HUNTSVILLE, Ala. (WHNT) — The Centers for Disease Control and Prevention (CDC) has confirmed 109 cases of hepatitis have been identified in children under the age of ten across the United States. 15 days ago, the CDC issued a nationwide health alert about an investigation underway in Alabama involving nine children with hepatitis diagnosed between October 2021 and February 2022.
Doctors could not find a common source for the cases.
“All of these patients were previously healthy, came from different parts of the state, and were hospitalized with significant liver injury without a known cause, including some with acute liver failure,” said CDC Deputy Director for Infectious Diseases Jay Butler.

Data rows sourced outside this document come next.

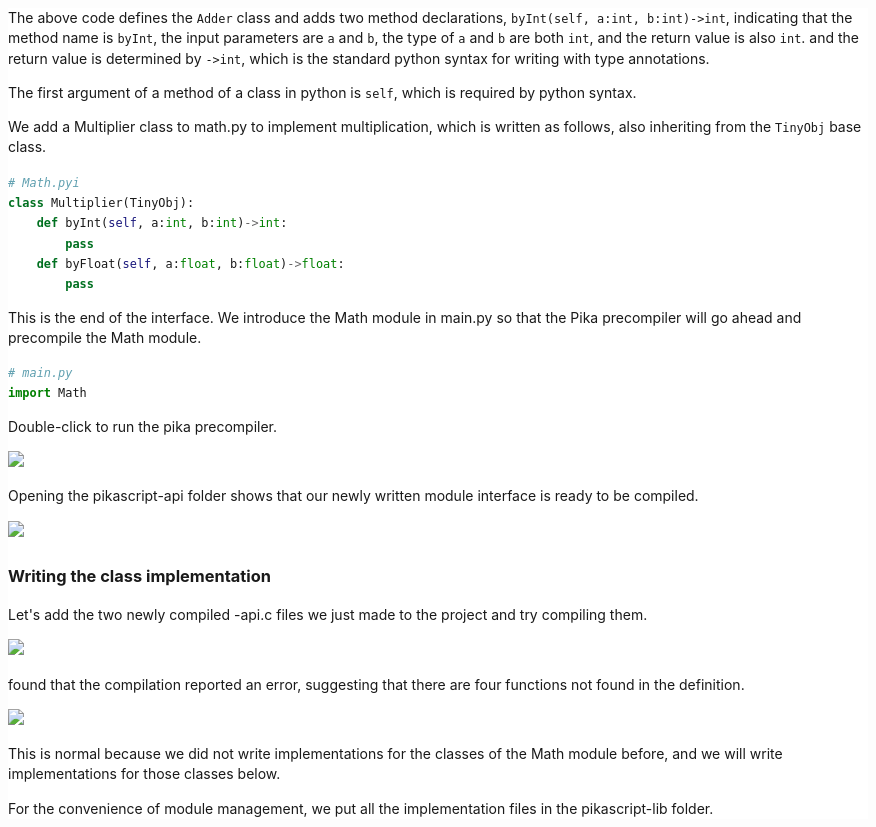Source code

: The above code defines the `Adder` class and adds two method declarations, ```byInt(self, a:int, b:int)->int```, indicating that the method name is ``byInt``, the input parameters are ``a`` and ``b``, the type of ``a`` and ``b`` are both ``int``, and the return value is also ``int``. and the return value is determined by `->int`, which is the standard python syntax for writing with type annotations.

The first argument of a method of a class in python is `self`, which is required by python syntax.

We add a Multiplier class to math.py to implement multiplication, which is written as follows, also inheriting from the `TinyObj` base class.

```python
# Math.pyi
class Multiplier(TinyObj):
    def byInt(self, a:int, b:int)->int:
        pass
    def byFloat(self, a:float, b:float)->float:
        pass
```

This is the end of the interface. We introduce the Math module in main.py so that the Pika precompiler will go ahead and precompile the Math module.

```python
# main.py
import Math
```

Double-click to run the pika precompiler.

![](assets/131119247-ae25276e-f7c9-49ef-81e1-dbddcaffdf6c.png)

Opening the pikascript-api folder shows that our newly written module interface is ready to be compiled.


![](assets/131119310-99564d6a-d570-4375-9c01-c2d7cde74655.png)


### Writing the class implementation


Let's add the two newly compiled -api.c files we just made to the project and try compiling them.


![](assets/131119636-3c3d52ce-a7c2-48a4-beb4-5498dfd4f279.png)


found that the compilation reported an error, suggesting that there are four functions not found in the definition.


![](https://user-images.githubusercontent.com/88232613/171089164-6f834db5-3e54-4297-93b6-81927f36d57d.png)


This is normal because we did not write implementations for the classes of the Math module before, and we will write implementations for those classes below.


For the convenience of module management, we put all the implementation files in the pikascript-lib folder.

All of the patients tested positive for adenovirus, a common virus that presents itself with respiratory or gastrointestinal symptoms. Since the CDC issued the alert, reports of cases have poured in from all over the country. More than half of the reported cases have tested positive for adenovirus 41, which usually occurs in immunocompromised patients.
“We also don’t know yet what other factors may play, such as environmental exposures, medications, or other infections the children might have,” Butler said.
The symptoms of hepatitis include vomiting, dark urine, light stool, and yellowing of the skin.
“It’s important to remember that severe hepatitis in children is rare even with the potential increase in cases that we’re reporting today,” Butler said.
Butler said the precautions to take with your children are similar to those of many diseases, including washing your hands, avoiding people who are sick and covering coughs and sneezes.
The CDC is currently investigating 109 cases of hepatitis of unknown cause in 109 children in 25 states and territories occurring over the past seven months. More than 90% of the patients were hospitalized, 14% required liver transplants, and 5 have died.
More than 200 cases have been reported outside of the U.S.